As primeiras pesquisas com plantio direto foram na década de 50, na Carolina do Norte. Na Virginia, onde eu também trabalhei em 1963, as pesquisas iniciaram por volta de 1960. As pesquisas mais duradouras começaram aqui na Universidade de Kentucky, em 1968. Antes, haviam ensaios a nível de campo, coordenados por extensionistas. Mas somente neste ano é que, solicitados pelo Dr. Shirley Phillips, um extensionista da área de grãos, iniciamos trabalhos de pesquisas em apoio ao que ele já realizava junto aos agricultores. Dr. Phillips era o tipo de cidadão que possuía uma visão a respeito do futuro da tecnologia do plantio direto. Ele formou uma equipe e veio a ser o diretor de extensão da Universidade de Kentucky.

A partir de 1968/69 realizamos ensaios nas duas estações experimentais e fazendas. Em 1970 estabelecemos o primeiro ensaio de longo prazo, com o plantio direto, que ainda existe”.

EROSÃO

“Depois de muitos anos de agricultura, a erosão acabou com o solo. Este era um aspecto principal: não podíamos produzir, ano após ano, sem proteção do solo porque é normal termos pendentes acentuadas e grandes tormentas no verão, foi impossível manter uma agricultura sustentável durante tantos anos, nessas condições.

A única alternativa era uma rotação com pastagens. Mantinha-se metade ou 2/3 da área e o resto com culturas de grãos. Assim, simplesmente não foi possível competir com os produtores do ‘Corn Belt’.

Começamos, então, a introduzir a idéia de produzir milho sem lavrar. Depois, os próprios agricultores começaram a plantar soja depois do trigo. Esta foi uma invenção dos produtores e não da pesquisa. Ela proporcionou a possibilidade de fazer três culturas em dois anos, o que se constituiu no primeiro grande êxito do plantio direto. Isto me parece [importante] porque, então, foi possível dizer ao agricultor que ele não precisava perder dinheiro para conservar o solo. Esse foi um ponto chave. E para nós foi importante entender que sem o plantio direto não era possível efetuar os 3 cultivos, justamente porque não havia tempo de preparar a terra depois da colheita”.

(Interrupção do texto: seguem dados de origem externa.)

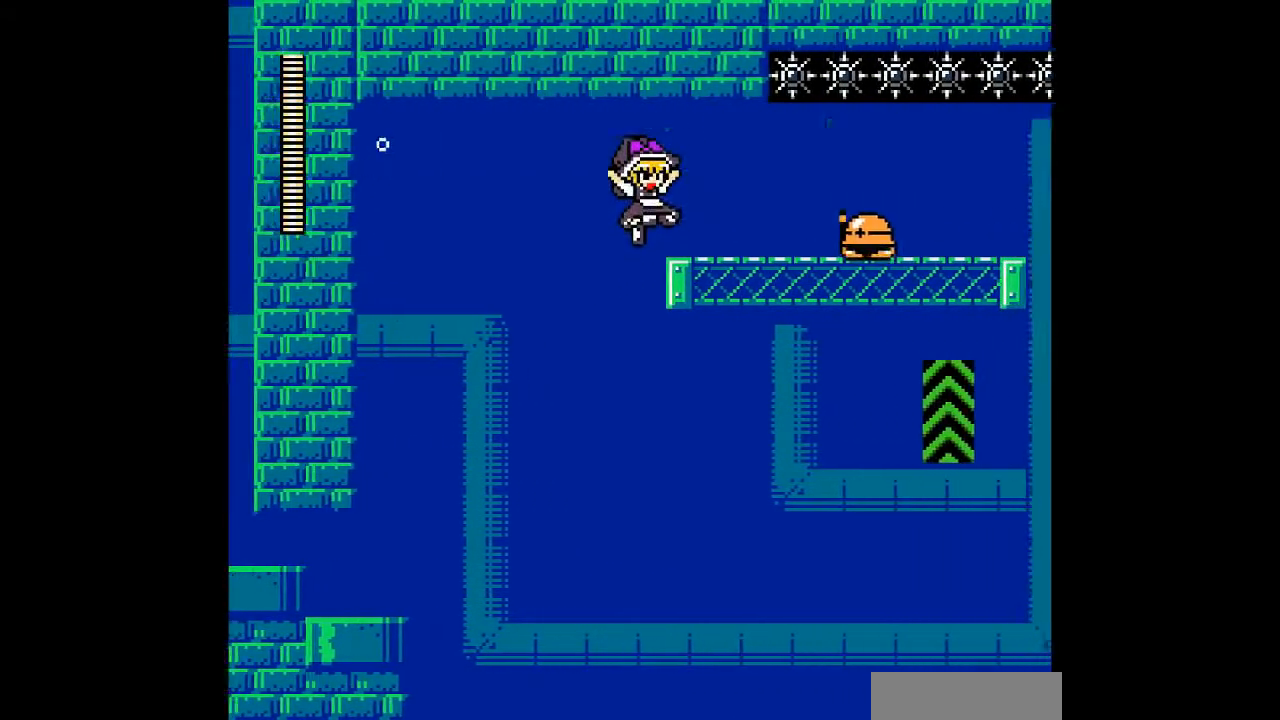
{"buttons": [], "events": [[233, "A", "down"], [267, "A", "up"], [300, "DPAD_RIGHT", "up"]]}
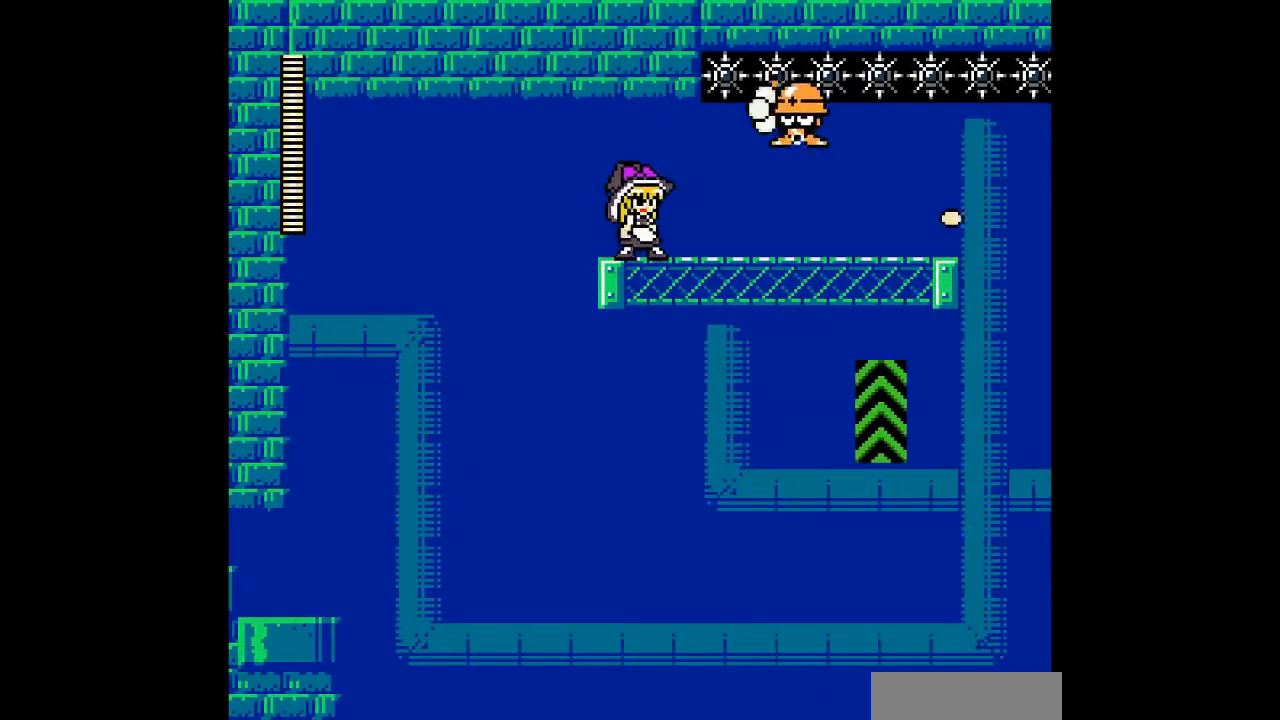
{"buttons": ["A", "DPAD_RIGHT"], "events": [[33, "A", "down"], [133, "A", "up"], [500, "A", "down"], [500, "DPAD_RIGHT", "down"]]}
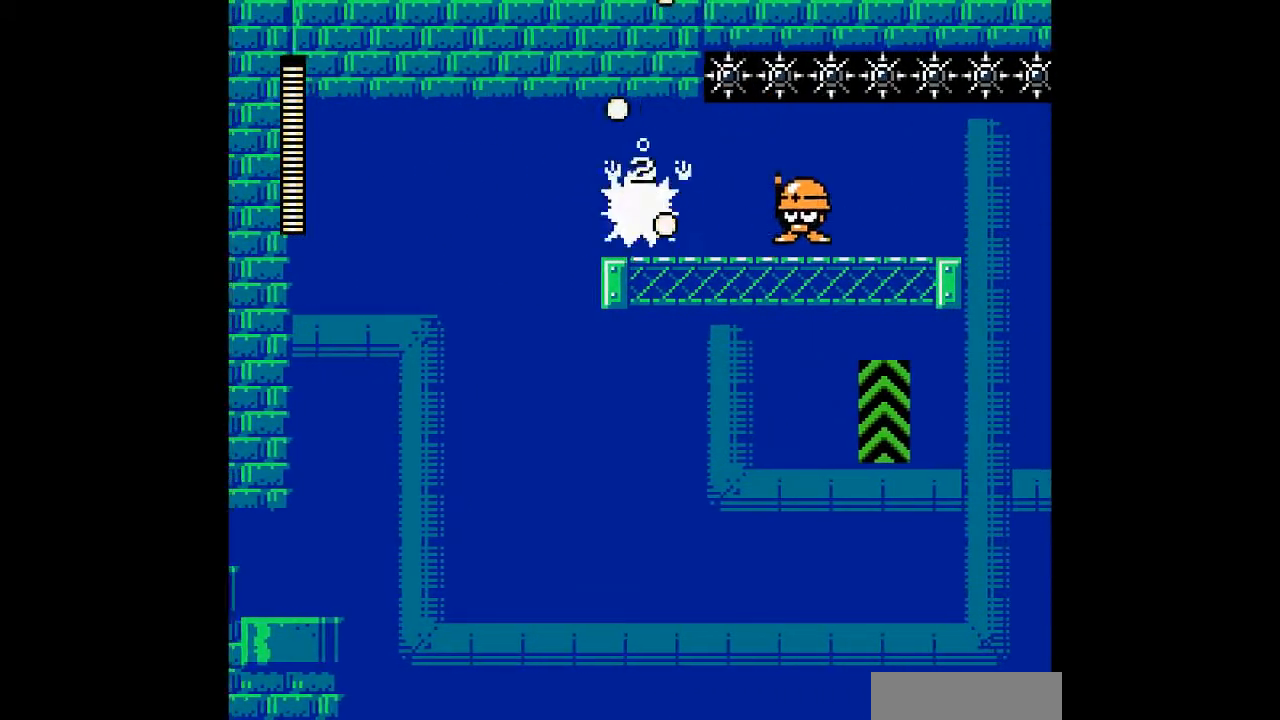
{"buttons": [], "events": [[100, "A", "up"], [267, "A", "down"], [400, "A", "up"], [500, "DPAD_RIGHT", "up"]]}
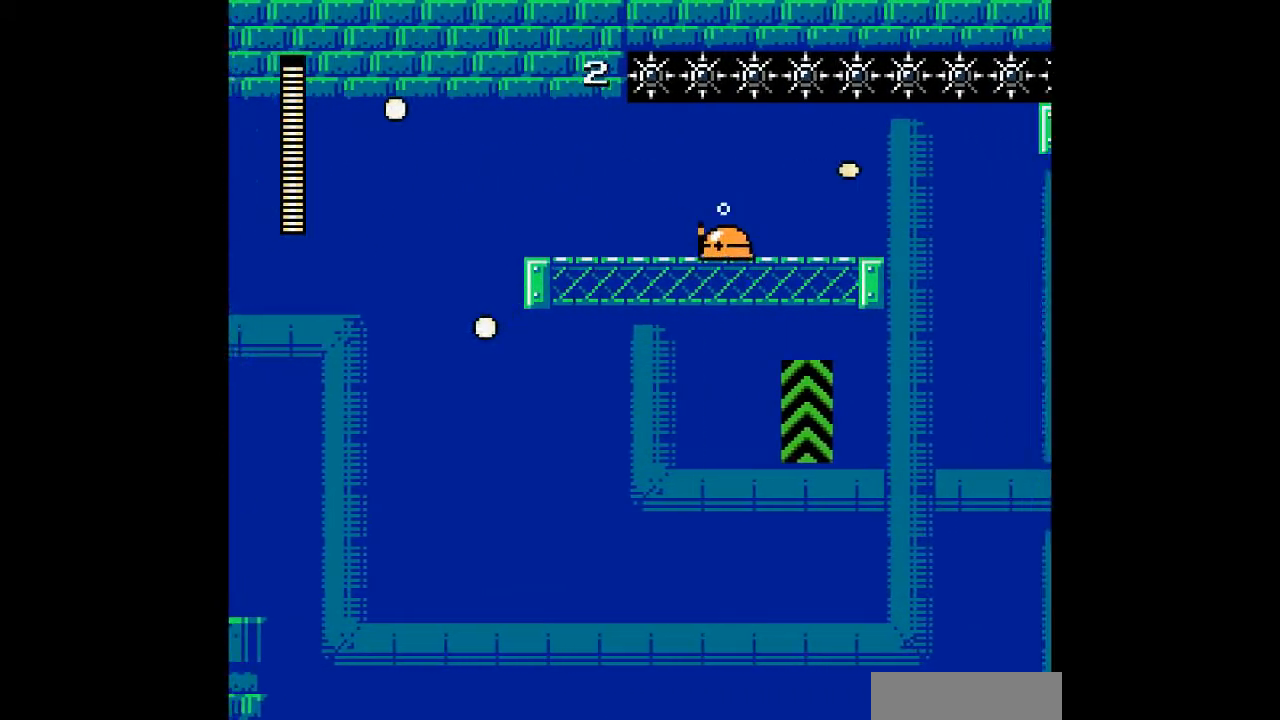
{"buttons": [], "events": [[133, "A", "down"], [200, "A", "up"], [333, "A", "down"], [433, "A", "up"]]}
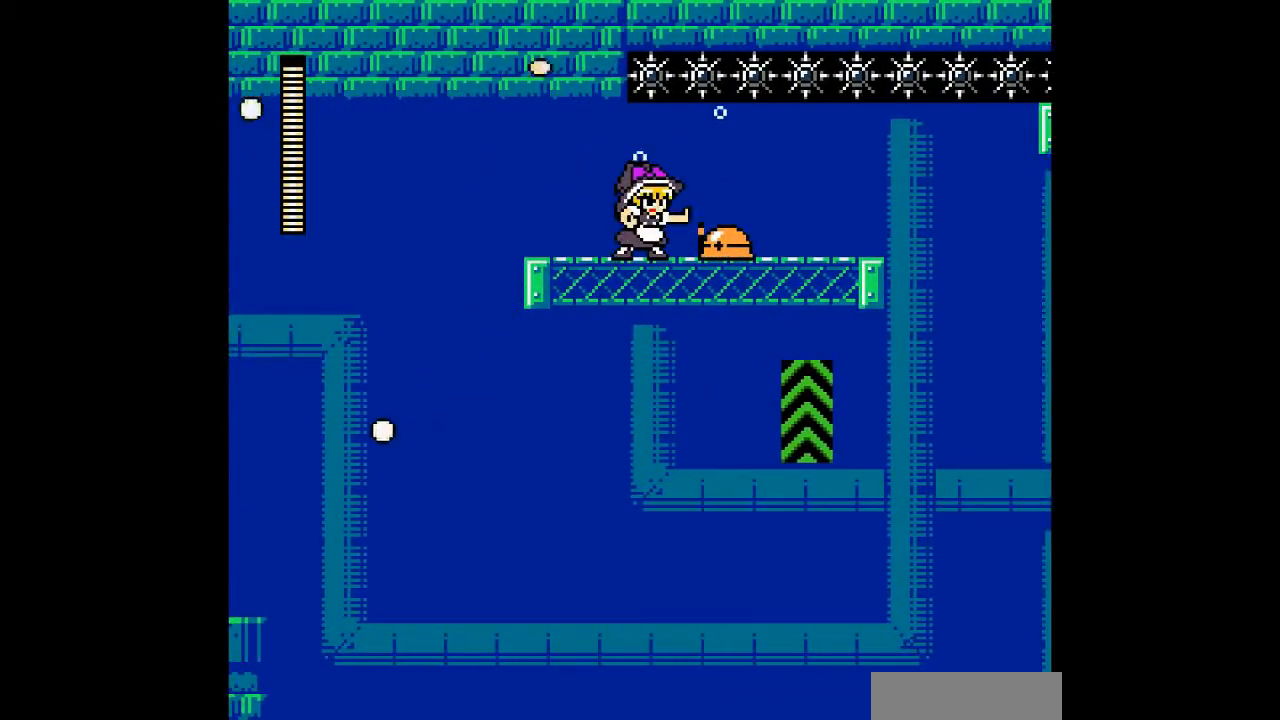
{"buttons": ["A"], "events": [[67, "A", "down"], [167, "A", "up"], [267, "A", "down"], [367, "A", "up"], [500, "A", "down"]]}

O QUE LEVA OS AMERICANOS AO PLANTIO DIRETO

“Uma idéia nova é que o governo americano está exigindo planos de conservação dos solos e a melhor forma de atender às exigências governamentais é ter plantio direto na lavoura. Os agricultores estão sendo obrigados a fazer essas ações, uma exigência para poder participar de outros planos do governo, em que os produtores são favorecidos. Na verdade, existe uma série de fatores: 1º — o movimento de conservação do solo, das águas e do meio ambiente em geral; 2º — o suporte de pesquisa das universidades; 3º — os novos herbicidas, fundamentais para que o programa siga em frente; e 4º — a nova série de máquinas e implementos que atualmente é mais do que adequada.

No entanto, muitos produtores ainda não aderiram ao sistema e eu diria que os requisitos para o plantio direto são mais exigentes do que os do preparo convencional. É necessário manejar ervas invasoras, máquinas e implementos, dinheiro, água e tempo numa forma diferenciada em relação ao velho sistema”.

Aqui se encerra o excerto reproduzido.